## THE PROBLEM
Write out every one of the following entries character for character, keeping each line as it appears.

## DATA TO EXAMINE
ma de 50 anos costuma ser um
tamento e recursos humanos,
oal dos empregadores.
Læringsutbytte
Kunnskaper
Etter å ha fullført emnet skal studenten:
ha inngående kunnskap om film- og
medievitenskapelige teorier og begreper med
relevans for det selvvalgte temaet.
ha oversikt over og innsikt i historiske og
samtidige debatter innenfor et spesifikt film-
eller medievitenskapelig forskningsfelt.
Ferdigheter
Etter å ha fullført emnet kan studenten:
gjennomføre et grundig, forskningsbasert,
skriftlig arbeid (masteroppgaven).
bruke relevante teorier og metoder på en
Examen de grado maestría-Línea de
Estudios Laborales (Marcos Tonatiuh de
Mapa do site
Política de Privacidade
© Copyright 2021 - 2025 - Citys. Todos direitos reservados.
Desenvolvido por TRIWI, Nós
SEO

## YOUR SOLUTION
ma de 50 anos costuma ser um
tamento e recursos humanos,
oal dos empregadores.
Læringsutbytte
Kunnskaper
Etter å ha fullført emnet skal studenten:
ha inngående kunnskap om film- og
medievitenskapelige teorier og begreper med
relevans for det selvvalgte temaet.
ha oversikt over og innsikt i historiske og
samtidige debatter innenfor et spesifikt film-
eller medievitenskapelig forskningsfelt.
Ferdigheter
Etter å ha fullført emnet kan studenten:
gjennomføre et grundig, forskningsbasert,
skriftlig arbeid (masteroppgaven).
bruke relevante teorier og metoder på en
Examen de grado maestría-Línea de
Estudios Laborales (Marcos Tonatiuh de
Mapa do site
Política de Privacidade
© Copyright 2021 - 2025 - Citys. Todos direitos reservados.
Desenvolvido por TRIWI, Nós
SEO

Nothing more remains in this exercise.